#### Items drawn from a data source

###

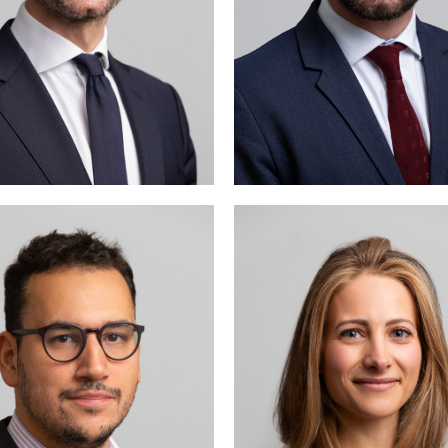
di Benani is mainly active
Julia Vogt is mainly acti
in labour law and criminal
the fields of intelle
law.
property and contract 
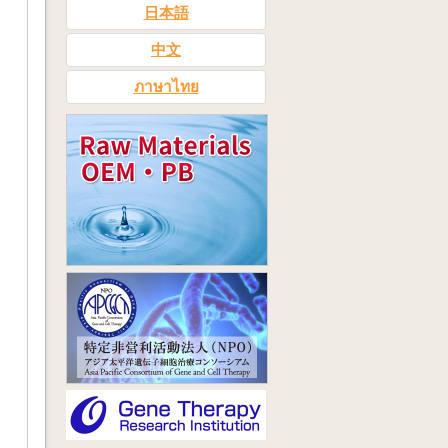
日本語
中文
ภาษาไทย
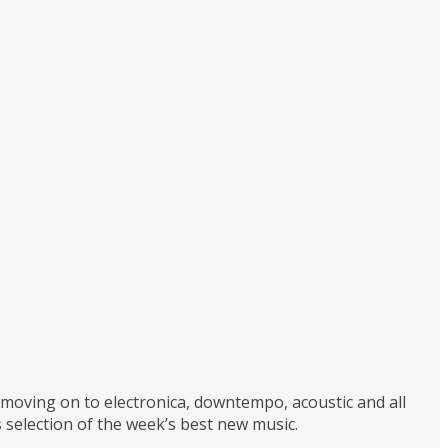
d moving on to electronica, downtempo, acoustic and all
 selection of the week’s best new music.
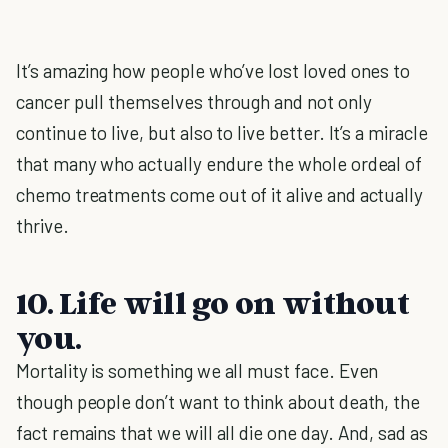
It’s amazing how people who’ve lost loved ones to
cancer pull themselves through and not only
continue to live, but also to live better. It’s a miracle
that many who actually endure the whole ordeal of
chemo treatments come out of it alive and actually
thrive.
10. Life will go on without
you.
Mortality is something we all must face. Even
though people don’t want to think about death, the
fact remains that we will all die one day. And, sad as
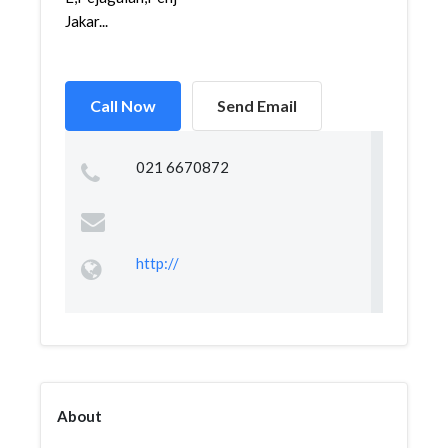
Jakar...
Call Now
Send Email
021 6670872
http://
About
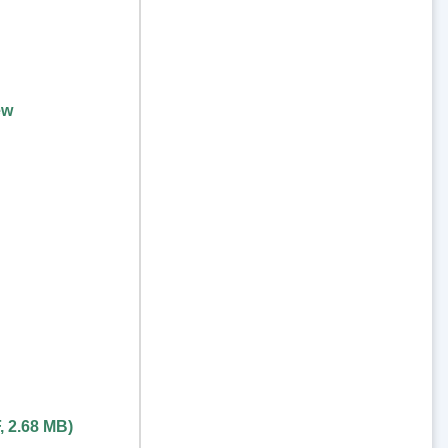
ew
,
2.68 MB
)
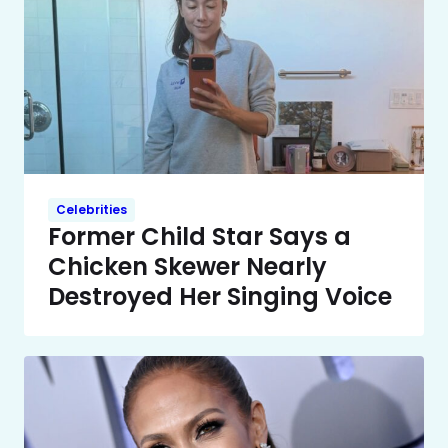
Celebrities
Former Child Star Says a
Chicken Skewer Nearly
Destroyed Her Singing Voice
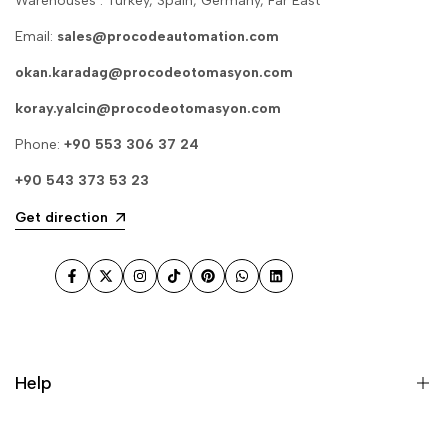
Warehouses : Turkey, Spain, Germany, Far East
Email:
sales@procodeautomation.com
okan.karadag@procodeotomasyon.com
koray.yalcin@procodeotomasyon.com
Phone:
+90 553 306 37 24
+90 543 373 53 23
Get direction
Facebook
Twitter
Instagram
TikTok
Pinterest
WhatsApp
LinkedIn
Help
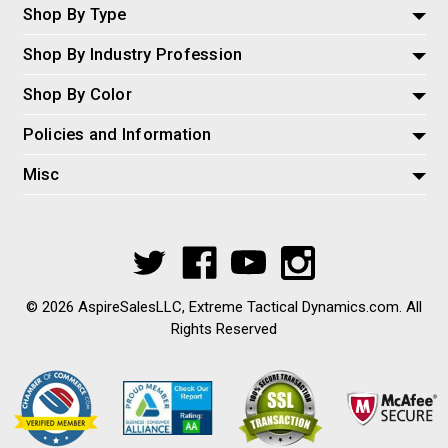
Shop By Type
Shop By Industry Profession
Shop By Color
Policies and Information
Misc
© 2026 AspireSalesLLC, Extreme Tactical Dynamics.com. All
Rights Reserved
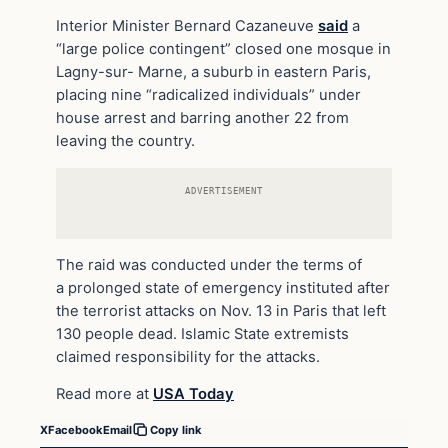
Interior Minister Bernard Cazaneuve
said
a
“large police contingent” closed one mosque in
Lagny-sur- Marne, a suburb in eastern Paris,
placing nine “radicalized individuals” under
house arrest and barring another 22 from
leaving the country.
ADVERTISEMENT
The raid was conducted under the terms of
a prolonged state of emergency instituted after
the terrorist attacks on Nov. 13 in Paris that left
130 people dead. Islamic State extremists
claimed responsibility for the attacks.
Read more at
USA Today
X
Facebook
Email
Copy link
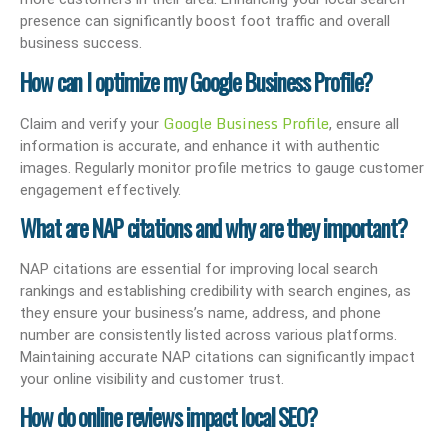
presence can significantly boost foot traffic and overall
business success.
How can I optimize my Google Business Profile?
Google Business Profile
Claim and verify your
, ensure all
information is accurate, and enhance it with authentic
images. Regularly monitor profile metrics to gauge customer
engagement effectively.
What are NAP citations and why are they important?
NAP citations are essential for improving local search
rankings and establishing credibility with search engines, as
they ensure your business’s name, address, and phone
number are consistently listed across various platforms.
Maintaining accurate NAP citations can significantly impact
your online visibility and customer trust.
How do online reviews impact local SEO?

###

#### Task description
Reproduce every line of text in the data above word for word, leaving out the pictures.

#### Answer to this task
di Benani is mainly active
Julia Vogt is mainly acti
in labour law and criminal
the fields of intelle
law.
property and contract 
日本語
中文
ภาษาไทย
d moving on to electronica, downtempo, acoustic and all
 selection of the week’s best new music.
It’s amazing how people who’ve lost loved ones to
cancer pull themselves through and not only
continue to live, but also to live better. It’s a miracle
that many who actually endure the whole ordeal of
chemo treatments come out of it alive and actually
thrive.
10. Life will go on without
you.
Mortality is something we all must face. Even
though people don’t want to think about death, the
fact remains that we will all die one day. And, sad as
Jakar...
Call Now
Send Email
021 6670872
http://
About
ew
,
2.68 MB
)
Celebrities
Former Child Star Says a
Chicken Skewer Nearly
Destroyed Her Singing Voice
Warehouses : Turkey, Spain, Germany, Far East
Email:
sales@procodeautomation.com
okan.karadag@procodeotomasyon.com
koray.yalcin@procodeotomasyon.com
Phone:
+90 553 306 37 24
+90 543 373 53 23
Get direction
Facebook
Twitter
Instagram
TikTok
Pinterest
WhatsApp
LinkedIn
Help
Shop By Type
Shop By Industry Profession
Shop By Color
Policies and Information
Misc
© 2026 AspireSalesLLC, Extreme Tactical Dynamics.com. All
Rights Reserved
Interior Minister Bernard Cazaneuve
said
a
“large police contingent” closed one mosque in
Lagny-sur- Marne, a suburb in eastern Paris,
placing nine “radicalized individuals” under
house arrest and barring another 22 from
leaving the country.
ADVERTISEMENT
The raid was conducted under the terms of
a prolonged state of emergency instituted after
the terrorist attacks on Nov. 13 in Paris that left
130 people dead. Islamic State extremists
claimed responsibility for the attacks.
Read more at
USA Today
X
Facebook
Email
Copy link
presence can significantly boost foot traffic and overall
business success.
How can I optimize my Google Business Profile?
Google Business Profile
Claim and verify your
, ensure all
information is accurate, and enhance it with authentic
images. Regularly monitor profile metrics to gauge customer
engagement effectively.
What are NAP citations and why are they important?
NAP citations are essential for improving local search
rankings and establishing credibility with search engines, as
they ensure your business’s name, address, and phone
number are consistently listed across various platforms.
Maintaining accurate NAP citations can significantly impact
your online visibility and customer trust.
How do online reviews impact local SEO?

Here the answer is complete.